Baker Mayfield stepped into the spotlight and shrugged it off in one fell swoop.
The Browns’ quarterback of the future understands the attention he’ll receive, considering the position he plays and where he was drafted. There will be expectations going forward and Mayfield, the former Oklahoma star and 2017 Heisman Trophy winner, will be ready to embrace them when the time comes.
Until then, Mayfield says his main focus is earning the respect of his veteran teammates, including quarterback Tyrod Taylor, and doing whatever he can to help Cleveland ignite a long-awaited turnaround.
“You can’t talk about it and earn their respect. You’ve got to go to work,” Mayfield said Friday shortly before the first practice of a three-day minicamp. “You have to put your time in. You’ve got to earn the playbook. When you get your opportunity, you have to show that you’re there for a reason.”

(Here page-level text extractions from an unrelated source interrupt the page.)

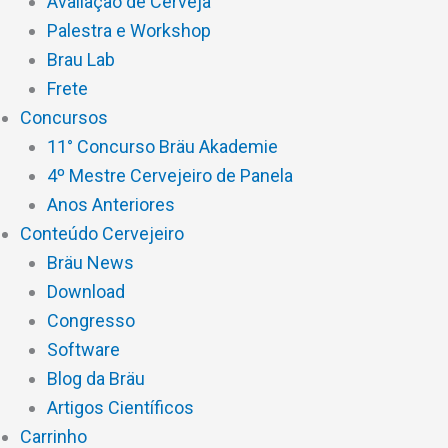
Avaliação de Cerveja
Palestra e Workshop
Brau Lab
Frete
Concursos
11° Concurso Bräu Akademie
4º Mestre Cervejeiro de Panela
Anos Anteriores
Conteúdo Cervejeiro
Bräu News
Download
Congresso
Software
Blog da Bräu
Artigos Científicos
Carrinho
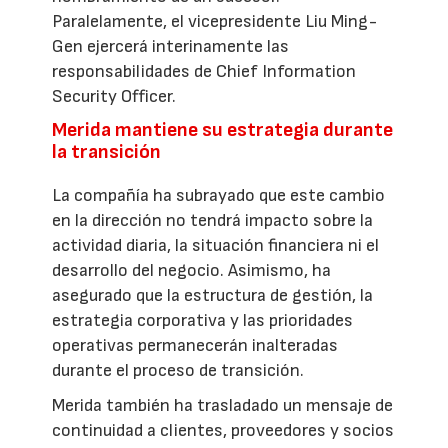
Paralelamente, el vicepresidente Liu Ming-
Gen ejercerá interinamente las
responsabilidades de Chief Information
Security Officer.
Merida mantiene su estrategia durante
la transición
La compañía ha subrayado que este cambio
en la dirección no tendrá impacto sobre la
actividad diaria, la situación financiera ni el
desarrollo del negocio. Asimismo, ha
asegurado que la estructura de gestión, la
estrategia corporativa y las prioridades
operativas permanecerán inalteradas
durante el proceso de transición.
Merida también ha trasladado un mensaje de
continuidad a clientes, proveedores y socios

While Mayfield, the No. 1 overall pick in the NFL Draft, will take center stage this weekend as the centerpiece of the team’s rookie class, he made clear he's ready to defer to Taylor, whom Cleveland acquired in a trade with Buffalo in March. “He’s the starter, and all I can do is help us out,” Mayfield said. “When you get a guy like that, it helps out the locker room in just the best way possible.”
The 23-year-old Mayfield said Taylor has already shown him how to be a professional. ‘He’s a grinder. He comes in early and he’s the last one to leave,” Mayfield said. “I can only aspire to be like that. It’s not going to be something that separates the locker room. We’re not going to be fighting over who’s the man in the locker room. I am a team-oriented guy, and we just want to win.”

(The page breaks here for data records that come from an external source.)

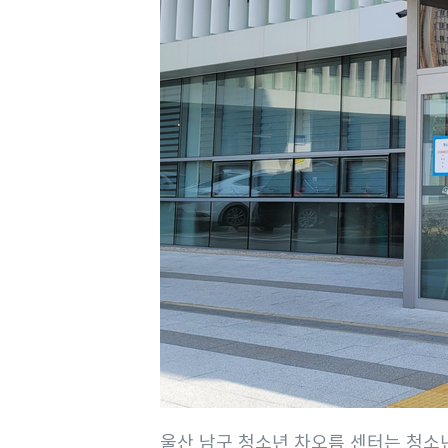
울산 남구 청소년 차오름 센터는 청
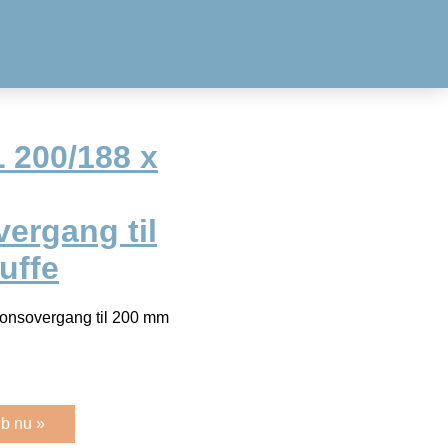
L 200/188 x
ergang til
uffe
onsovergang til 200 mm
b nu »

Mayfield, a former two-time walk-on who ended his college career as Hue Jackson described as the “Pied Piper of Oklahoma football,” became the first quarterback taken by the Browns at No. 1 since 1999. In three years in Norman, he completed a record 70 percent of his passes for 12,292 yards, 119 touchdowns and just 21 interceptions.
Before that, Mayfield was a little-regarded recruit out of Lake Travis High School in Austin, Texas. With limited scholarship offers, he bet on himself and walked on at Texas Tech. After an injury and slide down the depth chart, he transferred to Oklahoma and sat out the 2014 season as part of NCAA rules.
That year, Mayfield said, taught him patience. He plans to approach 2018 in similar fashion.
“Human nature, yeah, I want to play – there’s no doubt about that," he said, "but in whatever way I can make the team better and whatever way that I can grow and learn from whatever’s happening, I need to do that."